Simply put, revolutionary television was boring. And within a few years it proved no match for a new invention, the VCR. Before long, even ordinary people on limited incomes were saving their money to buy imported VCRs. The clerics struggled to ban trafficking in videos, labeling them “an invitation to prostitutes from the East and West to come into your living room.” The campaign didn’t work. And that should not have surprised the Islamic Republic. The revolution itself had been spurred on by contraband tape recordings of Khomeini’s voice preaching from exile.
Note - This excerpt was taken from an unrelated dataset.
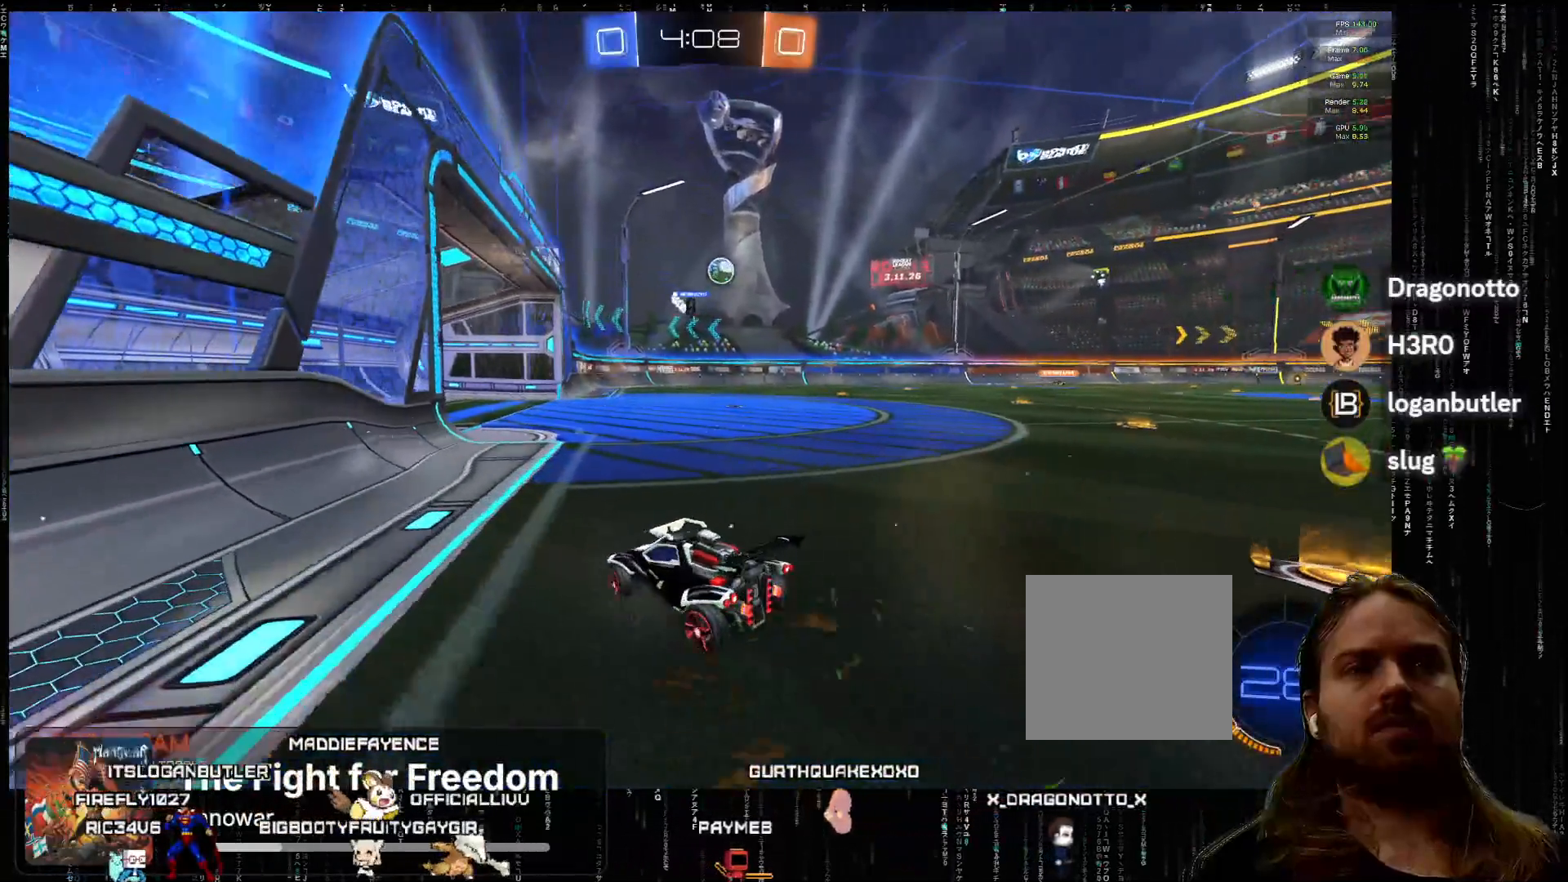
{"buttons": ["R2"], "left_stick": "center", "events": [[183, "left_stick", "center"], [233, "B", "up"], [383, "left_stick", "right"], [500, "left_stick", "center"]]}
Why should anyone think Iranians would tamely yield to a new regime’s efforts to ban a new kind of tape cassette?
A lively underground business quickly grew up, selling pirated American films illegally on the streets of Tehran before they were sold legally in the United States. Because of the convenience and availability, I saw more first-run films in Tehran than I ever would have seen in the United States.
Then came satellite dishes. They were illegal but in high demand, particularly after intrepid entrepreneurs began producing them locally—which made them one-tenth the cost of foreign-made ones. Newspapers would periodically run stories of police seizures of hundreds of satellite dishes. That only made people more inventive in hiding the dishes: under foliage, elaborate covers of plastic sheeting, or camouflage tarps; in the trees; at the bottom of swimming pools; on balconies and in gardens. Even some of the most seemingly traditional families had “satellite.”
Turkish television in particular built an audience with its fare of striptease dancing, violent action films, and soft porn. Then, in the summer of 1999, a massive earthquake struck Turkey, killing more than seventeen thousand people and preempting regular programming for days. “Everywhere I went in Tehran,” recalled a friend who was visiting Iran at the time, “I heard complaints that the regular Turkish television shows were not being shown. One taxi driver told me, ‘Okay, I can understand it for one or two days, but it’s been a week of nothing but earthquake.’”
In the late 1990s, the clerics openly admitted that state-run television was second-rate. The government poured tens of millions of dollars into new programming. The result has been to make Iranian television schizophrenic. The news side is tightly controlled and largely predictable. But the entertainment division is downright avant garde.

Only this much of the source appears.